Thanks to its special 50th anniversary re-issue Apple Corps, the Beatles’ historic album is strolling to the top of the U.K. albums chart.
The album, which features the classics "Come Together," “Something,” "Here Comes The Sun," "Octopus’s Garden" and much more, first ruled the national survey in October 1969, and spent 17 weeks there, 11 of those consecutive, according to the Official Charts Company.
Abbey Road is No. 1 on the midweek chart with a lead of 12,000 chart sales over the reigning chart-leader, Liam Gallagher’s Why Me? Why Not (Warner Records), the OCC reports.

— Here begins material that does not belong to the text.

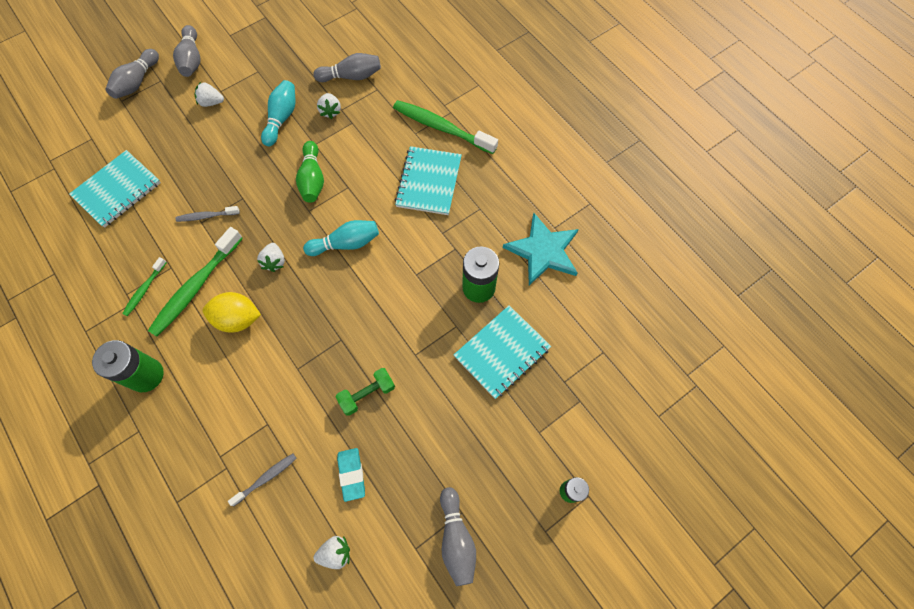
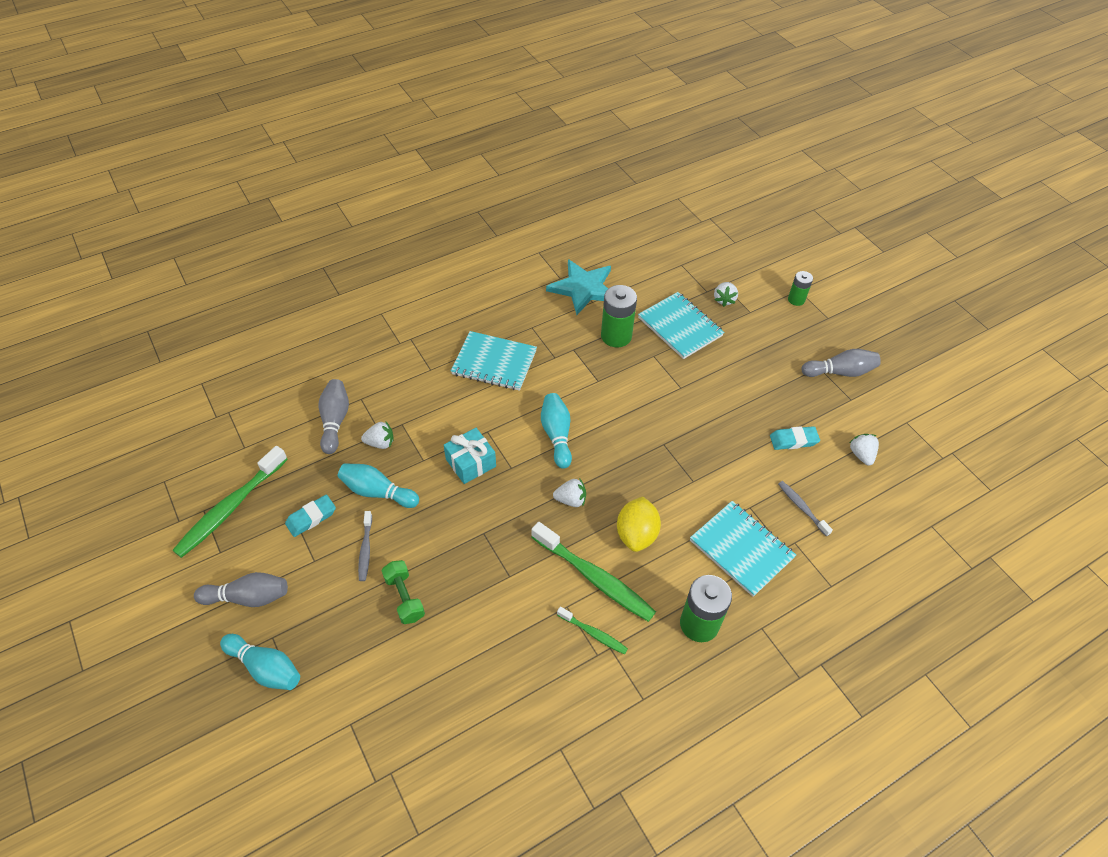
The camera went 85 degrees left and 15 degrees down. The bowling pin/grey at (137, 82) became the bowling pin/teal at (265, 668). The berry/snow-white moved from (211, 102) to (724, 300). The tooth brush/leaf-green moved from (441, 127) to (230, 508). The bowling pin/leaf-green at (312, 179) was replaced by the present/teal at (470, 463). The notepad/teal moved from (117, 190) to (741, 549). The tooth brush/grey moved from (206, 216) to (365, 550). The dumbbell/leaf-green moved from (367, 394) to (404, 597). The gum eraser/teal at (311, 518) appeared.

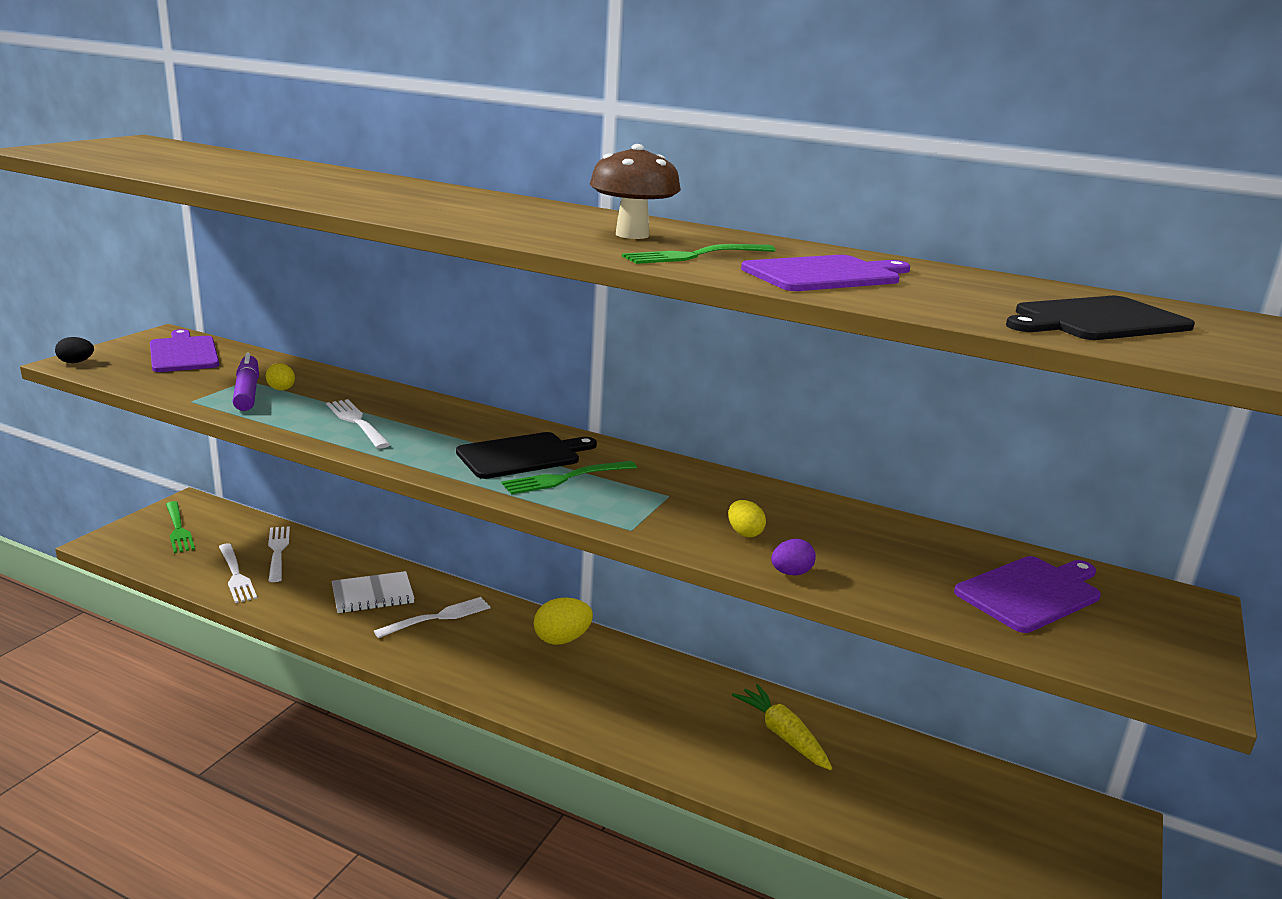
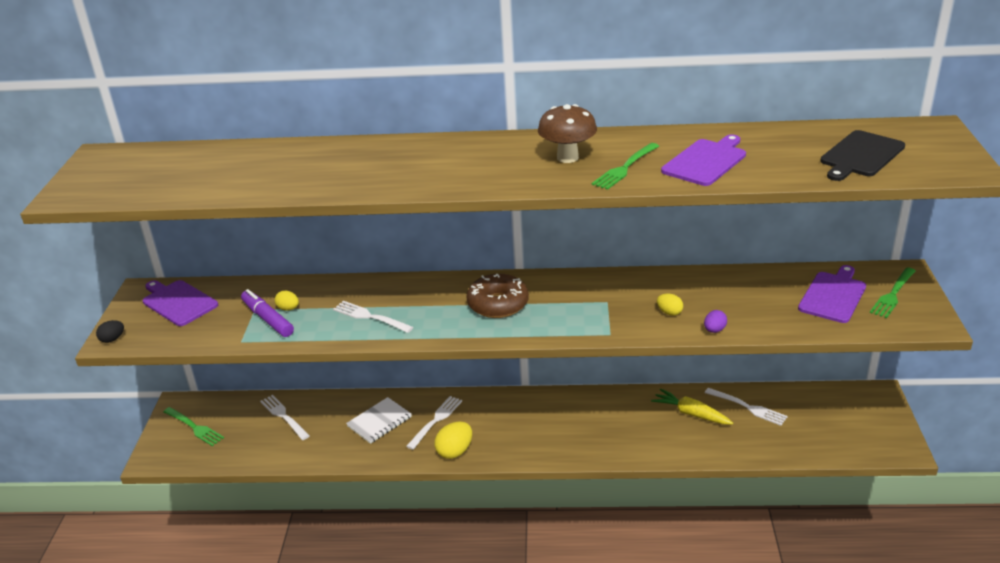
The camera went 20 degrees left and 10 degrees up. The chopping board/jet-black at (522, 455) was replaced by the glazed donut/dark brown at (498, 304). The fork/leaf-green moved from (566, 478) to (893, 294). The fork/snow-white moved from (235, 575) to (747, 407). The egg/yellow moved from (562, 639) to (455, 451).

Widely regarded as the Beatles’ greatest LP, Abbey Road is the final studio album recorded by the Fab Four. It wasn't the last album released by the band, however, an honor that went to Let It Be which was also recorded in 1969, prior to the Abbey Road sessions, but issued in May 1970.
To celebrate its special milestone, a "Super Deluxe Edition" of Abbey Road dropped last Friday (Sept. 27), a three-disc set featuring a full-album remix by Giles Martin and two discs of previously unreleased outtakes and demos.
It’s the first time Abbey Road has been remixed and presented with additional session recordings and demos.
Meanwhile, Lewis Capaldi’s former No. 1 Divinely Uninspired to a Hellish Extent (EMI) is at No. 3 on the Official U.K. Albums Chart Update, rising four places following the British singer’s recent BBC Radio 1 Live Lounge Symphony, while hip-hop duo D-Block Europe is on track for a solid debut with PTSD (D-Block Europe) starting at No. 4.
The midweek U.K. singles chart is led by Aussie singer and songwriter Tones And I’s “Dance Monkey” (Bad Batch), which climbs 7-1 for its first stint atop the leaderboard.
The weekly singles and albums charts are published late Friday local time.